Please reproduce the listing verbatim, without its images.
====== INFORMATION SHOWN
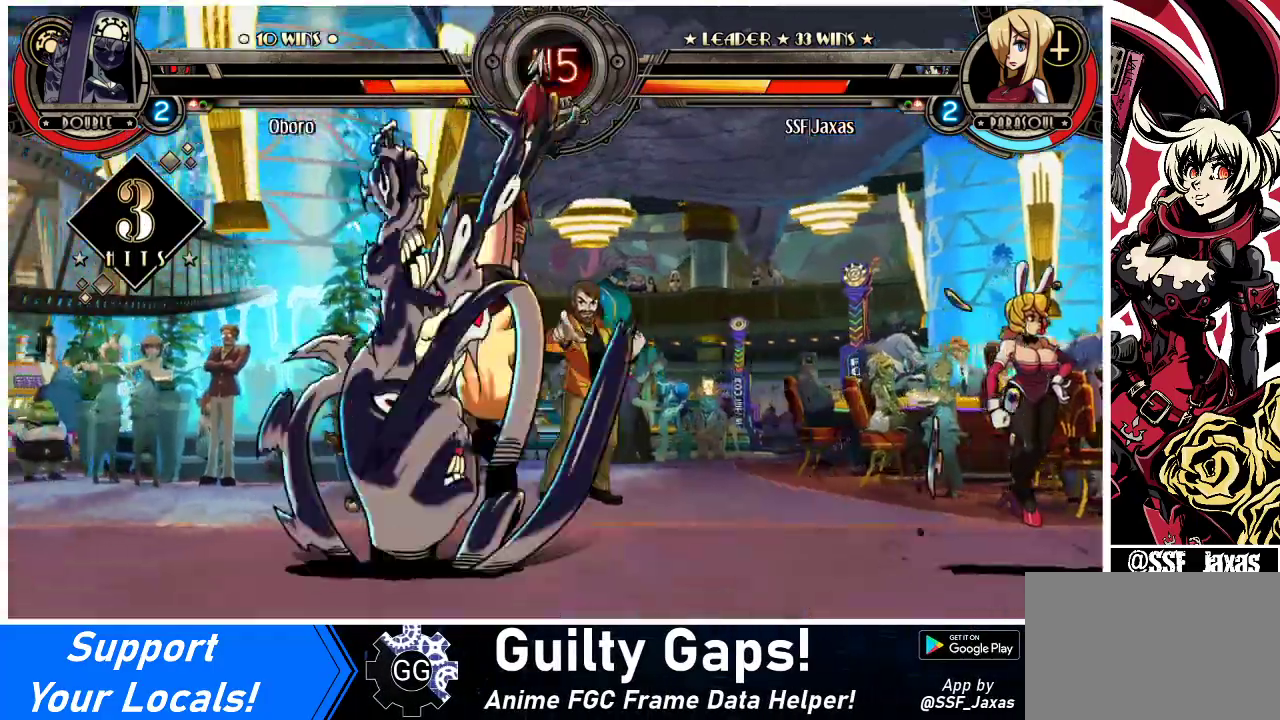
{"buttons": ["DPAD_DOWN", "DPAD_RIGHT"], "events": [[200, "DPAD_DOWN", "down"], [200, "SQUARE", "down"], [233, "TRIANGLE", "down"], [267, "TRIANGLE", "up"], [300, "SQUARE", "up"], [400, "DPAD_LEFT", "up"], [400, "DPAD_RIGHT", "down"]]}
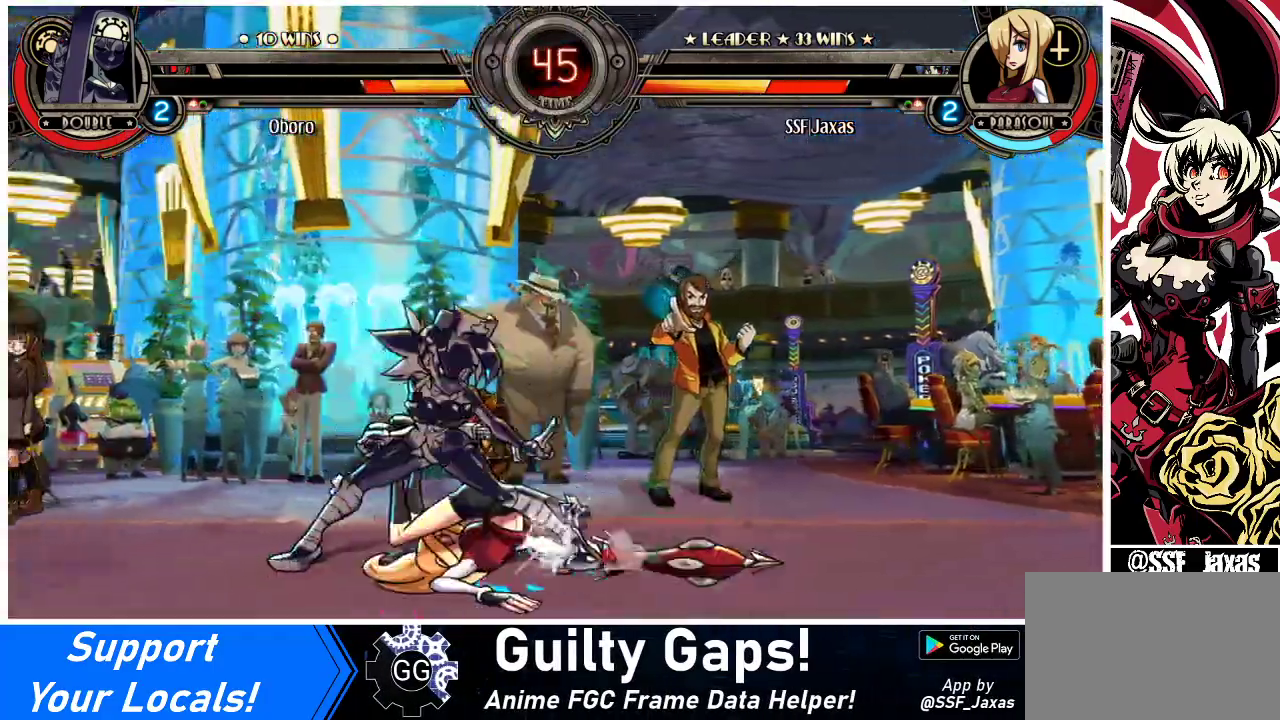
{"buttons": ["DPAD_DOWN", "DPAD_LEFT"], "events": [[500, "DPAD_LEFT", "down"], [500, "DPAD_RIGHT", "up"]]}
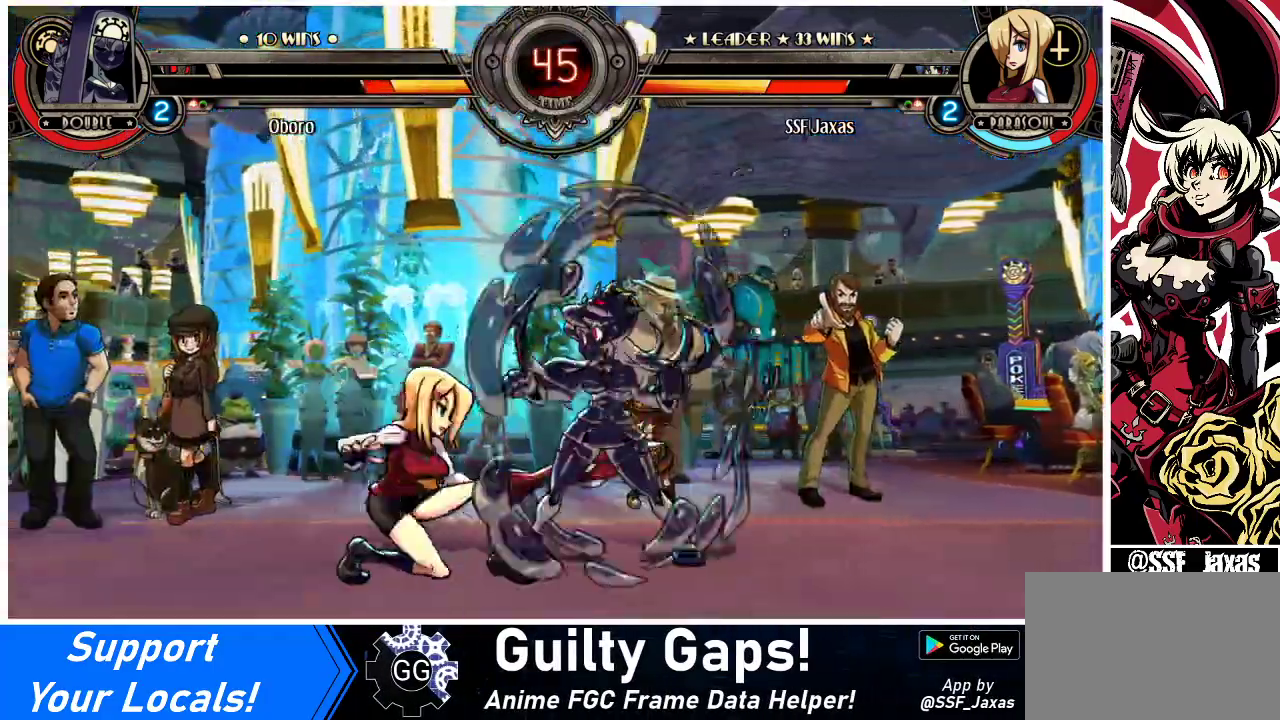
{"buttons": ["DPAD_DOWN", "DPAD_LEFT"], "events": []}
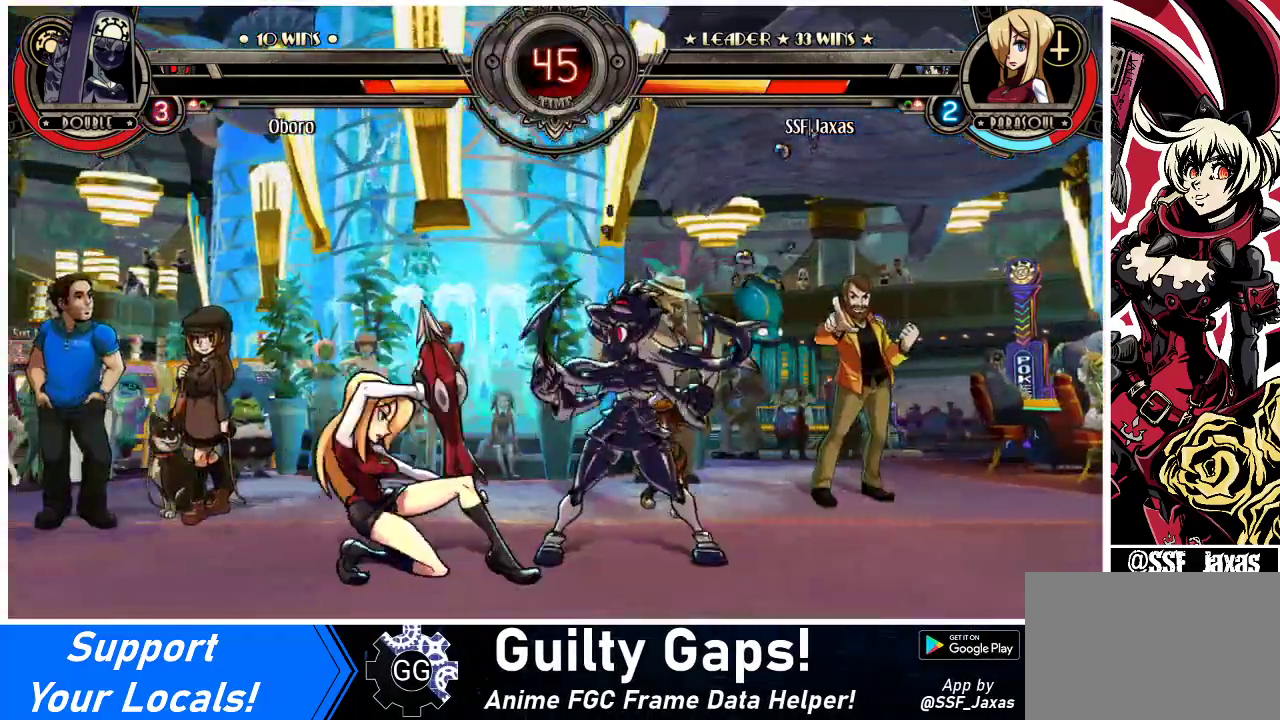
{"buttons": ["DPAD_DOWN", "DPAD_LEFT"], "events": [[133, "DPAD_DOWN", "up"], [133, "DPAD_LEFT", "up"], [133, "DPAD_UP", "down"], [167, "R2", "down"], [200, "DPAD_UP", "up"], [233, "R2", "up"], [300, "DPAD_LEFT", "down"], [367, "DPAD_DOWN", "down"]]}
============
◆ WRITTEN RESPONSE ◆
{"buttons": ["DPAD_DOWN", "DPAD_RIGHT"], "events": [[200, "DPAD_DOWN", "down"], [200, "SQUARE", "down"], [233, "TRIANGLE", "down"], [267, "TRIANGLE", "up"], [300, "SQUARE", "up"], [400, "DPAD_LEFT", "up"], [400, "DPAD_RIGHT", "down"]]}
{"buttons": ["DPAD_DOWN", "DPAD_LEFT"], "events": [[500, "DPAD_LEFT", "down"], [500, "DPAD_RIGHT", "up"]]}
{"buttons": ["DPAD_DOWN", "DPAD_LEFT"], "events": []}
{"buttons": ["DPAD_DOWN", "DPAD_LEFT"], "events": [[133, "DPAD_DOWN", "up"], [133, "DPAD_LEFT", "up"], [133, "DPAD_UP", "down"], [167, "R2", "down"], [200, "DPAD_UP", "up"], [233, "R2", "up"], [300, "DPAD_LEFT", "down"], [367, "DPAD_DOWN", "down"]]}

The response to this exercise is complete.